One of Carol Ann Duffy’s most remarkable poetic skills is her ability to embody a variety of voices and perspectives. Her 1999 collection The World’s Wife, in particular, is renowned for using dramatic monologue as a device to examine well-known myths and narratives. The poems in this collection are all named for their speaker, and the titles include “Mrs Lazarus,” “Frau Freud,” “Mrs Darwin,” and “Queen Kong.”
By using dramatic monologue, a poet plays with the reader’s assumption that the speaker and the poet act as one in a poem. Of course, poetry implicitly already plays with this assumption; poetry as a genre exists beyond the purview of fiction or nonfiction. Duffy’s clear ventriloquism clarifies the identity of the speaker, and by separating herself from her speakers, Duffy is able to fully reimagine their voices. Because the characters she chooses are usually those whose stories have been shunted to the side, however, what she writes rings with a particular truthfulness that springs in part from the implicit acknowledgment that she writes with a voice that is not her own. That obvious fact acts as a sort of disclaimer, allowing these characters to flourish with the reader’s knowledge that these poems are fictionalized; they ring true because these accounts focus on characters who were not central in their original stories.

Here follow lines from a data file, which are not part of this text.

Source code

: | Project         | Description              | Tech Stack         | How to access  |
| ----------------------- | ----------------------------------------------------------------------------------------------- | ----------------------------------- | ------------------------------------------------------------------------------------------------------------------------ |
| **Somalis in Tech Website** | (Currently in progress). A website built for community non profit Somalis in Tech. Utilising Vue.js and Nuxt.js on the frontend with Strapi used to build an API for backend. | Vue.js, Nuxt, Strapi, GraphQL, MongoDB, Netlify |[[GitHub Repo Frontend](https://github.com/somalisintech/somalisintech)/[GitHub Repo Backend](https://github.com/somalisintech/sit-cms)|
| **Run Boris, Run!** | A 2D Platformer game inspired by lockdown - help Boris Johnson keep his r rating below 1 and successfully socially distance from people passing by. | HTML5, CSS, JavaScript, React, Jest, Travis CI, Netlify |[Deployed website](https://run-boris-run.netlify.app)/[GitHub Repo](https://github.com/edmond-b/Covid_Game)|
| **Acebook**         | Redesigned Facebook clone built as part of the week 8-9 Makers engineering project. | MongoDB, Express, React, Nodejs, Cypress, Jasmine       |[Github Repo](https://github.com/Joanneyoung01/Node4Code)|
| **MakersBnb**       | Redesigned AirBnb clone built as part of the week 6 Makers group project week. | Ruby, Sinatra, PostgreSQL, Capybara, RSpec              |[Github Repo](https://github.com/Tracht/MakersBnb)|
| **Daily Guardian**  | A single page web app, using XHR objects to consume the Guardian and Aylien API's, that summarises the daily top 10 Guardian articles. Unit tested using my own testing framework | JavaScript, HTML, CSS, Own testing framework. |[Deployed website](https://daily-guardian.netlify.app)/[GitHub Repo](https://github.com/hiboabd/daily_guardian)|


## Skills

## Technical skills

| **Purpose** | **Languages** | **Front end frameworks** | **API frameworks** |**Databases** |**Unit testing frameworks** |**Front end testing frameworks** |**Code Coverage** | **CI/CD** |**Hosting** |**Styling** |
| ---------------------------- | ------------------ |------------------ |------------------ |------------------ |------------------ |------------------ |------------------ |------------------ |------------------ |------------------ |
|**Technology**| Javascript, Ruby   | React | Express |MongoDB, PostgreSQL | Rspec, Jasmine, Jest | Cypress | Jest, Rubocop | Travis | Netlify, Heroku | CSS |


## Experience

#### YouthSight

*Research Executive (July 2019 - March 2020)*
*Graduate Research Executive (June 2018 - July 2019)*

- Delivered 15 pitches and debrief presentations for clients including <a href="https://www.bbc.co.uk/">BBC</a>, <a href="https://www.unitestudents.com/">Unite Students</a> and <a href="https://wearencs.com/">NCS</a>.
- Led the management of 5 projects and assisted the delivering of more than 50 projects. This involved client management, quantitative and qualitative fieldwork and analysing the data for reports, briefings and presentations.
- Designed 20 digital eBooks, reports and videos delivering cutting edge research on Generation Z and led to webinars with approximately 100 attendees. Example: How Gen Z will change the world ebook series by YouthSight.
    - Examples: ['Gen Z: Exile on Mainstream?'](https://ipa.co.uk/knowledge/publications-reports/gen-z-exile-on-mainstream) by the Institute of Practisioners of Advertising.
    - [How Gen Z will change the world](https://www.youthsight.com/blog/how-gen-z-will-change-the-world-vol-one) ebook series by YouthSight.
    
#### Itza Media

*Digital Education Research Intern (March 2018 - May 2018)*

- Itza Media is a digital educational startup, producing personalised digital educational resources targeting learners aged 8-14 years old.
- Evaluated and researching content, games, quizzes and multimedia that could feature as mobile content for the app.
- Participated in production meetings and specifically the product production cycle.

Not all of Duffy’s thrown-voice poems expand upon characters plucked from canon. Her poem “Psychopath” depicts the mind of a killer and molester. Another poem of hers, “Education for Leisure,” is best known for whipping up controversy when it was removed from the AQA Anthology produced for GCSE English studied in English schools. This poem describes someone who has finally decided to commit murder, and it drew complaints that claimed the poem glorified these fantasies. These two poems illustrate Duffy’s deft ability to step into another’s shoes, to explore the voices and experiences of others.
Dramatic monologues are meant to reveal the flawed psyches of their speakers; since the speaker is the one who conveys the poem's content, this must be done subtly. In “Warming Her Pearls” the speaker is consumed by her desire, but her desire never is and, it seems, never will be fulfilled. She and her mistress always remain at the brink of intimacy; the heat that the pearls carry never stays. Furthermore, the fact that a string of pearls connects the two women reveals their class distance, as does the speaker's attic bedroom. Irony enters the poem when the speaker imagines her scent following her mistress and pushing men away by marking the speaker's territory. The reader knows by instinct what the speaker cannot see; the mistress is more likely to be romantically involved with one of the tall men than with the speaker. The speaker appears fulfilled by the level of intimacy she has with her mistress, but the mistress agonizes over which dress to wear to the ball and applies perfume to dance with these men. What the women have is not sustainable, and it is not clear whether the mistress realizes how her maid feels, nor whether she returns those feelings.